Connector - Pin

A Pin connector replaces the modeling of an actual pin joint. You can define one pin connector to connect coaxial cylindrical faces. The cylindrical faces or circular edges can belong to one body or to several bodies.

Type

The pin connector is available for static, nonlinear, buckling, frequency, and dynamic studies.

Cylindrical Faces/Edges Select all coaxial cylindrical faces or circular shell edges that are attached to the pin (maximum of 10 faces or shell edges). The selections must be coaxial. The selected edges must belong to predefined shell surfaces. Selected faces or edges do not need to have the same radius.

For sheet metal parts, select a solid cylindrical face, and the program transfers the pin connector to the circular edge of the mid surface shell.
  With retaining ring (No translation) Prevents relative axial translation between the cylindrical faces or edges connected to a pin.
  With key (No rotation) Prevents relative rotation between the cylindrical faces or edges connected to a pin.

Connection Type

Rigid The software models a pin connector with a beam element. Each end node of a beam (pin joint) is located at the centroid of the attached cylindrical face. A rigid connection connects the beam end nodes to the nodes of the attached cylindrical faces with rigid bar elements. The faces connected to a pin with a rigid connection cannot deform under loading, but can move as rigid bodies.
Distributed A distributed connection constrains the motion of each beam end node (reference node) to the nodes of the selected cylindrical faces (coupling nodes) in an average sense. A distributed connection allows the coupling nodes of the cylindrical face to move relative to each other.

Options

Units Defines the units for the pin stiffness values.
Axial Stiffness Type a value for the pin's stiffness in the axial direction.

For a pin connecting more than two cylindrical faces or edges, the software redistributes the axial stiffness based on each pin segment's geometric properties (such as sectional area and length). A pin segment connects two consecutive cylindrical faces, and has two end joints.

Option is unavailable if you select With retaining ring (No Translation).
When you define both axial and rotational stiffnesses, one stiffness value has to be larger than 0.0.
Rotational Stiffness Type a value for the pin's stiffness in the circumferential direction.

For a pin connecting more than two cylindrical faces or edges, the software redistributes the rotational stiffness based on each pin segment's geometric properties (such as polar moment of inertia and length).

Option is unavailable, if you select With key (No rotation).
Include mass Includes the mass of the pin in the simulation. The mass value is used in frequency, buckling, dynamic studies, and in static and nonlinear studies when you apply gravity and centrifugal loads.

Strength Data

Select Strength Data to perform a Pass/No Pass check for pin connectors. Available for static and nonlinear studies only.
Tensile Stress Area Define the known tensile stress area for the pin. Select its unit in Unit.
Pin Strength Yield strength of the pin material. Select its unit in Unit.
Safety Factor Define the safety factor for the pass/no pass design check of the pin. The pin fails when its combined load exceeds the ratio of 1/safety factor.

Material

Available when you select Strength Data.
Library Click Select Material to open the Material dialog box.
Simulation selects Alloy steel from the SOLIDWORKS Material library as the material by default.
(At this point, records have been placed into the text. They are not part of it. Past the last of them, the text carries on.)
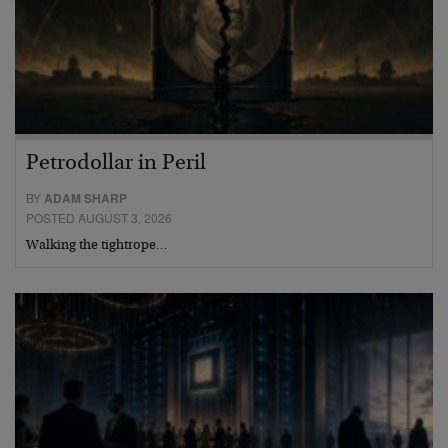
Petrodollar in Peril
BY
ADAM SHARP
POSTED AUGUST 3, 2026
Walking the tightrope…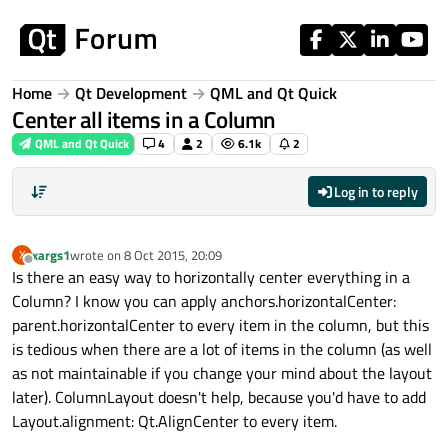
Skip to content
Home
Qt Development
QML and Qt Quick
Center all items in a Column
QML and Qt Quick
4
2
6.1k
2
Log in to reply
xargs1
wrote on
8 Oct 2015, 20:09
X
last edited by
Offline
Is there an easy way to horizontally center everything in a
Column? I know you can apply anchors.horizontalCenter:
parent.horizontalCenter to every item in the column, but this
is tedious when there are a lot of items in the column (as well
as not maintainable if you change your mind about the layout
later). ColumnLayout doesn't help, because you'd have to add
Layout.alignment: Qt.AlignCenter to every item.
Temperature-dependent material properties for materials assigned to pins are not supported. Only constant material properties are supported for pins.

Symbol Settings

  Edit Color Select a color for the symbols.
Symbol size Define the size of the symbols.
  Show preview Switches the display of the connector symbols in the graphics area.
  • After running a simulation with pin connectors, plot the deformed shape with a scale factor of 1.0 to ensure that no interference exists between components. When interference occurs, the results are not valid. In case of interference, apply no-penetration contact between the interfering faces and rerun the simulation.
  • If the cylindrical faces connected to a pin connector are initially coincident, apply a no-penetration contact to prevent bonding during a simulation.